Ich habe viel geputzt. Und ich habe viele Dinge gebaut. Je beschäftigter und aktiver ich war, desto weniger Angst habe ich empfunden.
Ich weiß heute, dass die mentale Ablenkung nur ein Teil dessen war, was für mich funktioniert hat.
Die extreme Muskelanspannung von meiner Erstarrungsreaktion während akuter Angstphasen hat körperliche Proleme verursacht. Je mehr ich mich bewegte, desto weniger wurden meine Nerven getriggert.
NUR NOCH EINE MINUTE
Anstatt an den gesamten Tag mit Schwindel, Übelkeit, Atemproblemen, Herzrasen usw. zu denken, der vor mir lag, habe ich mich auf die nächste Minute konzentriert. Fühlt es sich jetzt noch genauso an? Was ist besser? Ist es wenigstens nicht schlimmer? Hey, ich habe überlebt! Kümmern wir uns also um die nächste Minute.
Alles was ich tun wollte, oder musste, habe ich Minute für Minute in Angriff genommen. Wenn es besser wurde, habe ich Dinge länger getan, solange, bis ich mein Ziel erreicht hatte.
EINE VERTRAUENSPERSON
Ich hätte die letzten sechs Jahre nicht alleine überlebt. Ich brauchte jemanden, dem ich vertrauen konnte, der immer an meiner Seite war. Jemand, auf den ich mich verlassen konnte, der mir helfen würde, egal was ich brauchte. Ohne mich zu verurteilen.

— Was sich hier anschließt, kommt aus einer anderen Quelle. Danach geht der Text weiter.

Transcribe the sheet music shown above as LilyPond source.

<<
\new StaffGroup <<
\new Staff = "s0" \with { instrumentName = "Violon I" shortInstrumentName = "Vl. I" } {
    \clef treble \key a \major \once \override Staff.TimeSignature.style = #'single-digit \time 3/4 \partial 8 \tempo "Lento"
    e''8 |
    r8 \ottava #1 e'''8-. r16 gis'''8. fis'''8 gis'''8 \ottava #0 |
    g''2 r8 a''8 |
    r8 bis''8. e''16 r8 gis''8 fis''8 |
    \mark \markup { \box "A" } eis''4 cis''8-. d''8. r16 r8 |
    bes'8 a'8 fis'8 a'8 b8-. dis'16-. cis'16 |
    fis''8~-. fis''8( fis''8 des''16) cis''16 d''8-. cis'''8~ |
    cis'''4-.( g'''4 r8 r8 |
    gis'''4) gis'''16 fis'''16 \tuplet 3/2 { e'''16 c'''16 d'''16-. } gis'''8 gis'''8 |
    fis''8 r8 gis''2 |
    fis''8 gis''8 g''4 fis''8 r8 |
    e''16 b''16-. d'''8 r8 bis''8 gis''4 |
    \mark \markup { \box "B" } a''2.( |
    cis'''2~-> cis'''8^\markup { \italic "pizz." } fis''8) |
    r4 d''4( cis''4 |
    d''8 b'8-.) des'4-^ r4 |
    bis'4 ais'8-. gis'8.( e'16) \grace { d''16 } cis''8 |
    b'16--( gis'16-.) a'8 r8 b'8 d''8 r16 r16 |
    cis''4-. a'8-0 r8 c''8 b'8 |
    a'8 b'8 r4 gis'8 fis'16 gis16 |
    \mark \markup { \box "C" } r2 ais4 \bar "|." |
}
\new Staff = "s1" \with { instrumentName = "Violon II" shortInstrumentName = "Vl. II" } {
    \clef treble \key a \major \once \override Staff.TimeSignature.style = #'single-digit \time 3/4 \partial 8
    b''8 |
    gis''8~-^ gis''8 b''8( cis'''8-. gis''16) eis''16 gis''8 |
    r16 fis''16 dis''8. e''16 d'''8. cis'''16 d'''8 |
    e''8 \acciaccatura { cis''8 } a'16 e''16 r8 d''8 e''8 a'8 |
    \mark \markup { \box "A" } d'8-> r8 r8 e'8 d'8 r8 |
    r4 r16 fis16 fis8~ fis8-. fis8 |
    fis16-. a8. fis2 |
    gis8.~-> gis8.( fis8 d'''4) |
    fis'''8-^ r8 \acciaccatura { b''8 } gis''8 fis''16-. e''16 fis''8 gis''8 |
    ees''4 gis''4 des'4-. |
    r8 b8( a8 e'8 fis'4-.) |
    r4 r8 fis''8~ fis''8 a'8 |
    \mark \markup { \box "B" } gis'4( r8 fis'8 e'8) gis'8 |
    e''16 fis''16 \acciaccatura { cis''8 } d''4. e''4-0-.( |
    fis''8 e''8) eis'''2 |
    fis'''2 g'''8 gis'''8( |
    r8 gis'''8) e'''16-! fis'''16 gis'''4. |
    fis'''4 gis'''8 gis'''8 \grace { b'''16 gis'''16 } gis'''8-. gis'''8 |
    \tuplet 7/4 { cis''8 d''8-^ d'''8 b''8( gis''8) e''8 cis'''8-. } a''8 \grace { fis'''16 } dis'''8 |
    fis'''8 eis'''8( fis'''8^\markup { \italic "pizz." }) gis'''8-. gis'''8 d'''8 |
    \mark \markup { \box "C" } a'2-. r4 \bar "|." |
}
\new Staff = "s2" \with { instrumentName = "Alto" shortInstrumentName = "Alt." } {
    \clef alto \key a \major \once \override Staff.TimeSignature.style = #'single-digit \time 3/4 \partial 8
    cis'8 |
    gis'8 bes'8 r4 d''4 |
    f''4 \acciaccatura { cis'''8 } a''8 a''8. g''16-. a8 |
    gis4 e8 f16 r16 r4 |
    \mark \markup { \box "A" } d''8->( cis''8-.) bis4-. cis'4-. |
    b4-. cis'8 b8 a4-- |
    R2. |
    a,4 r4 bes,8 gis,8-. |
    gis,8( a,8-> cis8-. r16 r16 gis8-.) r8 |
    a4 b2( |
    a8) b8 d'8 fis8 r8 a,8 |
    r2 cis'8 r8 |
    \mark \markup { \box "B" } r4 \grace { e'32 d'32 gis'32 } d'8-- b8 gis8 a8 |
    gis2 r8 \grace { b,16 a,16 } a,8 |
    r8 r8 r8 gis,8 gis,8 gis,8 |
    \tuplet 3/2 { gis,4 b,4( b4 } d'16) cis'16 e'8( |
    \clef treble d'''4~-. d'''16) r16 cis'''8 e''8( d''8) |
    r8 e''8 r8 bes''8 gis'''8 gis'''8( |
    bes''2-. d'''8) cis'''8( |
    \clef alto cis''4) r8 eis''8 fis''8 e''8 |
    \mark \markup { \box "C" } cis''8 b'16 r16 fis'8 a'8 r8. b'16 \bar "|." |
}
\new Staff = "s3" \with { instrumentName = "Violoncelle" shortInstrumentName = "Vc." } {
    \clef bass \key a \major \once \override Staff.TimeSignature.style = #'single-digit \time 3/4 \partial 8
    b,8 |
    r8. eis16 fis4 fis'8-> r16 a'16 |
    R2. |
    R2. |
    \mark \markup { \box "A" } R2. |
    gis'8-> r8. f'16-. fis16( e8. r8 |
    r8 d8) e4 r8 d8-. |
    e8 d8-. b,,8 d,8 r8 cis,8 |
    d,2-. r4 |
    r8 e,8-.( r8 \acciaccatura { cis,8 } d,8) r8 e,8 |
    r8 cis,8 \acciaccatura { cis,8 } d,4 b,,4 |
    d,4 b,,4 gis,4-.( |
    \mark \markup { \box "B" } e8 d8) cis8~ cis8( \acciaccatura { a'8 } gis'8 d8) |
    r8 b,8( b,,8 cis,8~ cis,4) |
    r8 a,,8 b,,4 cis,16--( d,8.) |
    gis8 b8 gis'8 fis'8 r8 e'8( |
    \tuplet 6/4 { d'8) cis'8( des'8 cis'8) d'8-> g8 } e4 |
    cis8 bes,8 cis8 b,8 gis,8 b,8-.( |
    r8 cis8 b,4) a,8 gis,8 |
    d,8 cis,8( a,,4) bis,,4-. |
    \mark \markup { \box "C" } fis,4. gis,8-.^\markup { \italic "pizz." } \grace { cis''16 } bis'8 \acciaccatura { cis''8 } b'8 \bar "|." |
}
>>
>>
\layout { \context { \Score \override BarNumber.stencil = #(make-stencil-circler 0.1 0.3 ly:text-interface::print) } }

Jemand, um mich zu Terminen zu begleiten und für mich einzustehen und so weiter.
Mein Mann war und ist dieser Mensch.
Er hat mir außerdem unzählige Male mit Massagen, Akupunktur, Dehnübungen, und Übungen zur Lockerung, Stärkung, und Mobilität das Leben gerettet.
Meine Eltern haben mir ebenfalls viel geholfen, auch wenn diese Beziehung deutlich schwieriger war.
ALLES GEHT VORBEI
Für eine sehr lange Zeit habe ich nicht daran geglaubt, dass es jemals besser werden würde. Und körperlich geht es mir tatsächlich nach wie vor schlechter. Aber zu wissen, dass jede Sekunde, die ich lebte, vorbei gehen würde, hat mich durch unfassbar schwierige Zeiten gebracht.
Zu wissen, dass es irgendwann vorbei sein würde, war meine einzige verlässliche Quelle von Stabilität und Sicherheit.
Jeder Moment, den ich überlebe, ist ein Moment mehr hin zu einer Chance darauf, dass es mir besser geht.